Ejercicios por resolver ::
1. En el fragmento sobre Jessye Norman, ¿qué institución auspició su recital de debut en el Teatro Colón?
2. Indica si cada afirmación coincide con el fragmento sobre Jessye Norman: (a) en el Teatro Coliseo apareció un gato en el escenario; (b) el Teatro Colón estaba lleno en su primer recital; (c) su última visita al Festival John Cage fue en 2010.
3. Prosigue el fragmento sobre Jessye Norman a partir de su última oración.

═════ Fragmento

JESSYE NORMAN, 1945-2019

La soberana rara avis de las cantantes líricas partió el último día de septiembre

Dialogues des Carmu00e9lites: Jessye Norman

Es inevitable. Sin querer, sin que lo sepan, algunos artistas acaban enlazándose subrepticia e intrincadamente en nuestras vidas sin que nosotros tampoco queramos. Sucede, punto. Por eso, comentar la desaparición de Jessye Norman va más allá del mero listado de logros que implica el obituario de turno, porque aquella tarde dominguera de principios del 70, Norman me abrió una puerta que nunca mas se cerró, la de la canción de cámara.

Un feliz llamado me alertó, literalmente me conminó – «deja chiquita a Schwarzkopf» – a asistir al recital de esta desconocida debutante en el Teatro Colón, auspiciado por el Departamento de Estado americano. Venía de triunfar en Europa, pocos lo sabían. Y éramos pocos en la inmensidad del teatro.

Aquella voz tan colosal como su presencia -sus detractores la llamaban «just enormous» y lo era en todo sentido- nos paseó por Beethoven, Schubert, Schumann, Ravel, Poulenc, un Satie tan inesperado como delicioso y un estremecedor manojo de spirituals a capella que no dejaron ojo seco. Jessye Norman tenía un instrumento de suntuosidad y opulencia avasalladora, capaz de aligerarse hasta el susurro mas liviano. Eran Schwarzkopf, Baker, Crespin y Mahalia Jackson en una.

Sus visitas porteñas no estuvieron exentas de anécdotas risueñas; años después en el Teatro Coliseo un gato se apareció en el escenario, que la cantante (alérgica) abandonó furiosa. Pero fue más furiosa aún en el segundo recital cuando un conocido habitué quiso grabarla secretamente con un entonces novedoso «minicassette» que no sabía manejar; el desdichado apretó la tecla equivocada y mientras la diva cantaba comenzó a oírsela en la canción previa. Convertida en Medea lo señalaba y él, desesperado, no sabía como detener su patética pirateada.

Años después asistí a sus gloriosas Cuatro últimas canciones en la Philharmonie de la todavía cercada Berlin. La voz inmensa parecía levantar vuelo en Beim Schlafengehen  para cruzar al otro lado y brindar inolvidables recitales en Miami traída por la infatigable Judy Drucker. En 2013 vino por última vez a engalanar con su presencia el Festival John Cage en la NWS.

══════════
═════ Datos almacenados

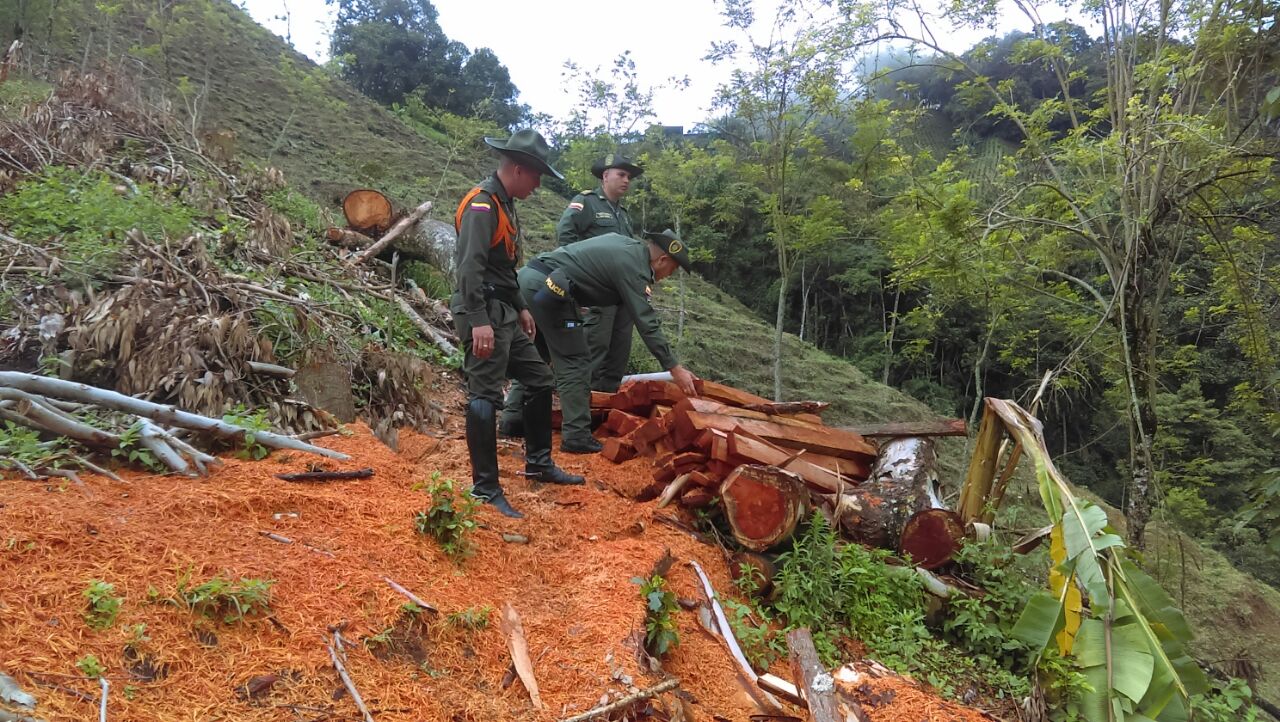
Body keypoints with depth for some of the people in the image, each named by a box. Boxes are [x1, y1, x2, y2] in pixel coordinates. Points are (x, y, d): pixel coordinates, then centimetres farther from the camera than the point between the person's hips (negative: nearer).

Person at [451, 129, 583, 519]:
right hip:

══════════
═════ Datos almacenados

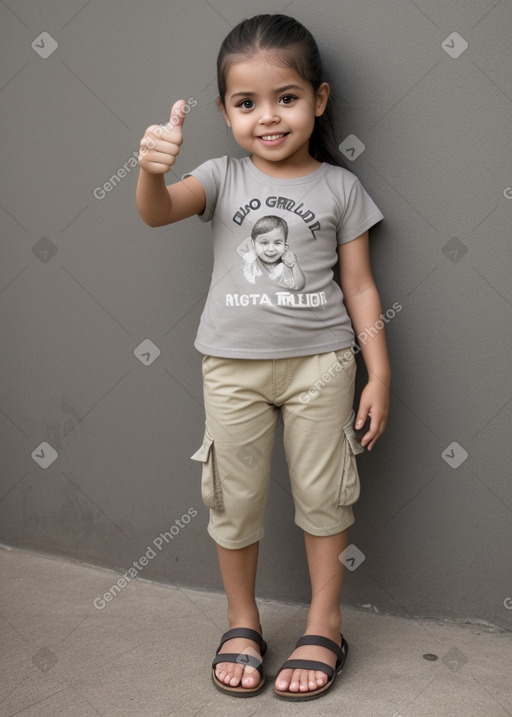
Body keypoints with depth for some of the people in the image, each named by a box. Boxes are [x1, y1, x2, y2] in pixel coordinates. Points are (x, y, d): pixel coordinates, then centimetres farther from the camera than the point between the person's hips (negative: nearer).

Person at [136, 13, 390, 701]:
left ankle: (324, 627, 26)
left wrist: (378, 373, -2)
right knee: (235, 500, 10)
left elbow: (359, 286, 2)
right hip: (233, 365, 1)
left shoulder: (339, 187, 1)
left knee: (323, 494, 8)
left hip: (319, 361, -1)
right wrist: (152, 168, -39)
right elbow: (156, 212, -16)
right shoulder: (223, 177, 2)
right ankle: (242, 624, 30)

══════════

Resultados esperados ::
1. El Departamento de Estado americano.

2.
(a) Sí: «años después en el Teatro Coliseo un gato se apareció en el escenario».
(b) No: «Y éramos pocos en la inmensidad del teatro».
(c) No: «En 2013 vino por última vez a engalanar con su presencia el Festival John Cage en la NWS».

3.
Atípica absoluta, fue la más «rara avis» entre las cantantes, ni mezzo, ni soprano, los expertos dirán «soprano falcon», una combinación formidable de culturas, inteligencia, disciplina y medios naturales. No sucedería a Leontyne Price como originalmente se pensó, sus pocas Aídas no la hallaban cómoda en esa tesitura tan aguda. Jessye Norman, astuta, huía de todo encasillamiento, su mundo era el alemán y el francés, dos culturas que enloquecieron con ella, que la consagraron e idolatraron desde su debut berlinés en 1969 como la Elisabeth de Tannhäuser, seguido por triunfos en Londres, La Scala y Viena.

Llegó al Met recién en 1983. Fue una jugada magistral que respondía a la arquitectura de una carrera meticulosamente planeada. Arribó para el centenario del teatro como Casandra en Los troyanos, y la tarde del 18 de febrero de 1984 fue Casandra y Didon, su apoteosis absoluta. Acertadísimo, un crítico la definió «lava líquida».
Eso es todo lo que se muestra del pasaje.